There was no change in the interests held by Directors between 31 May 2023 and the date of approval of these annual financial statements.

The aggregate interest of the current Directors in the capital of the Company was as follows:

Number of shares
Director/officer  2023 2022
Beneficial 302 985 806 298 790 115

The beneficial interest held by Directors and officers of the Company constitutes 33.16% (2022 32.70%) of the issued share capital of the Company.

Details of Directors' emoluments and equity compensation benefits are set out in note 5.3 of the Group annual financial statements and details of the forfeitable share plan are set out in note 5.1.


On 24 November 2022, the Company passed and filed with the Companies and Intellectual Property Commission the following special resolutions:

  • approving the remuneration of Non-Executive Directors;
  • granting a general authority to repurchase the Company's shares; and
  • approval to grant financial assistance in terms of sections 44 and 45 of the Companies Act, No 71 of 2008.

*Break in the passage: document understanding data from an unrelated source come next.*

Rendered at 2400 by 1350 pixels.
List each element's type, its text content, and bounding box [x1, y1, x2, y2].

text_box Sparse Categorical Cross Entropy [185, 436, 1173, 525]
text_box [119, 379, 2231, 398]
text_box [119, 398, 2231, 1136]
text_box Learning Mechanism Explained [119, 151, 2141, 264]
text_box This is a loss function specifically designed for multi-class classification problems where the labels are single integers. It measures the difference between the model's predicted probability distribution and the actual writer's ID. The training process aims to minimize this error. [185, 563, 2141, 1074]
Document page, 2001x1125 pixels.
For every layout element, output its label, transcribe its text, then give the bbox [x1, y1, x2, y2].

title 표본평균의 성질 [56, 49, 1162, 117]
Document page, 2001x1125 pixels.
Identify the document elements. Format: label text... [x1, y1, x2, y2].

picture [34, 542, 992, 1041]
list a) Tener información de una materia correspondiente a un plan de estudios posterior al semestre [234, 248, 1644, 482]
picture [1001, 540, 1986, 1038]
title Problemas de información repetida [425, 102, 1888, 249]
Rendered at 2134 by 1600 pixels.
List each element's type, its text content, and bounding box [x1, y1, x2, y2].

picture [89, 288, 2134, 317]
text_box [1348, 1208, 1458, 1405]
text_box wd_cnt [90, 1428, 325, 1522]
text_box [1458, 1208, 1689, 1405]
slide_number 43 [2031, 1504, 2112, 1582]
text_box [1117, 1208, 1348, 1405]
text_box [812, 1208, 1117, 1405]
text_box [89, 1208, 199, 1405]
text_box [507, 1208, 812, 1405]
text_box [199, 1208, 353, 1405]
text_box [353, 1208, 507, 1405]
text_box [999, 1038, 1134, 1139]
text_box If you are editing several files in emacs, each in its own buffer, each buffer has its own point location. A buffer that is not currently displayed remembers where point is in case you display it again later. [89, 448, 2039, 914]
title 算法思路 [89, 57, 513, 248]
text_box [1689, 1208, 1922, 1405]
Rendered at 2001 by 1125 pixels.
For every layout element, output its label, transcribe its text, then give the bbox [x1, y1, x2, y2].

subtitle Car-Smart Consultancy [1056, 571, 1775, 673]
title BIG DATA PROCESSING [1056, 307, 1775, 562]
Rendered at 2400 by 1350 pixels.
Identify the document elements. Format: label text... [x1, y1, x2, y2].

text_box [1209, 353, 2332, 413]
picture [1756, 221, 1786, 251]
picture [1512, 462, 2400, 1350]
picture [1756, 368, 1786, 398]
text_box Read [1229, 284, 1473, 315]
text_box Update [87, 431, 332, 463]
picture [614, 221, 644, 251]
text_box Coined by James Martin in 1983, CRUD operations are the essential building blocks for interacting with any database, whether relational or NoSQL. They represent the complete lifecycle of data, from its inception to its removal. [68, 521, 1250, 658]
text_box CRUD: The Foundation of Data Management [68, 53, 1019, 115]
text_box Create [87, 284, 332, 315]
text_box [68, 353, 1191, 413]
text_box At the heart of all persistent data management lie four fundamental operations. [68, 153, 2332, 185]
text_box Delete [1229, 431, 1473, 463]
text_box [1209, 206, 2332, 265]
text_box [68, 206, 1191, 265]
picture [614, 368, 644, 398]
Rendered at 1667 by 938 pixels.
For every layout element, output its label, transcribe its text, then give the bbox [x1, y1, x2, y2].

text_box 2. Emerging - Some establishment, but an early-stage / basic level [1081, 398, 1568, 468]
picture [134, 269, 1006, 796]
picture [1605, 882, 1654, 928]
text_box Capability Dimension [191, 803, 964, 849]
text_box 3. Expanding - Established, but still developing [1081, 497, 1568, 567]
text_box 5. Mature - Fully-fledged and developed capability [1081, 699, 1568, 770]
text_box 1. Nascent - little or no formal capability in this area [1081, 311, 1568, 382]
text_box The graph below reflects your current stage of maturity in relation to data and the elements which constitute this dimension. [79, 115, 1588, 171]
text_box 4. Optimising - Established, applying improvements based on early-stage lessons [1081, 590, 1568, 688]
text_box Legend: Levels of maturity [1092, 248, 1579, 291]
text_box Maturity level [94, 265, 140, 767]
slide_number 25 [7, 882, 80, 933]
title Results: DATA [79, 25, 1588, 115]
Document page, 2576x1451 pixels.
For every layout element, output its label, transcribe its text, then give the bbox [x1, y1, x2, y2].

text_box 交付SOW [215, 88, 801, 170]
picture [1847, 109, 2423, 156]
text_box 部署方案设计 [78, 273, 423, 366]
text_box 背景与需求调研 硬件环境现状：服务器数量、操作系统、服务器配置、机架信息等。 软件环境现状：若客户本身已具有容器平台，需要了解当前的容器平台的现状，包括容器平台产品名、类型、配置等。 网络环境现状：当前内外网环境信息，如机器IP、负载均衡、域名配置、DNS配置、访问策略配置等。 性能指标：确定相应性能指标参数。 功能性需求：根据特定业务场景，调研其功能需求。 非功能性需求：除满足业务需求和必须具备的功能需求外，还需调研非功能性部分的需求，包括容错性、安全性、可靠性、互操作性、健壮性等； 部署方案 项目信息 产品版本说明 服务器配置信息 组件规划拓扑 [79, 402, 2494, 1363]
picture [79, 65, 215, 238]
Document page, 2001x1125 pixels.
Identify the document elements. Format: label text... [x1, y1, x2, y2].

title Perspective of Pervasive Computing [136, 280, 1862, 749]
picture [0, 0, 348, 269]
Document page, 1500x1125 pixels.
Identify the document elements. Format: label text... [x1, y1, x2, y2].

Except for the aforementioned, no other special resolutions, the nature of which might be significant to shareholders in their appreciation of the state of affairs of the Group, were passed by the Company or its subsidiaries during the period covered at the date of signing these Group annual financial statements.


The Board is satisfied that Ms J van Eden has the requisite knowledge and experience to carry out the duties of a company secretary of a public company in accordance with section 88 of the Act and is not disqualified to act as such. She is not a Director of the Board and maintains an arm's-length relationship with the Board.

The business and postal address of the Company Secretary appear on the Company's website at www.bluelabeltelecoms.co.za.


Following the conclusion of a comprehensive tender process, the Audit, Risk and Compliance Committee has recommended, and the Board of Directors has endorsed, the appointment of SizweNtsalubaGobodo Grant Thornton Inc. (SNGGT) as the independent external auditors of Blue Label with effect from 6 February 2023. SNGGT will continue in office in accordance with section 90(6) of the Companies Act.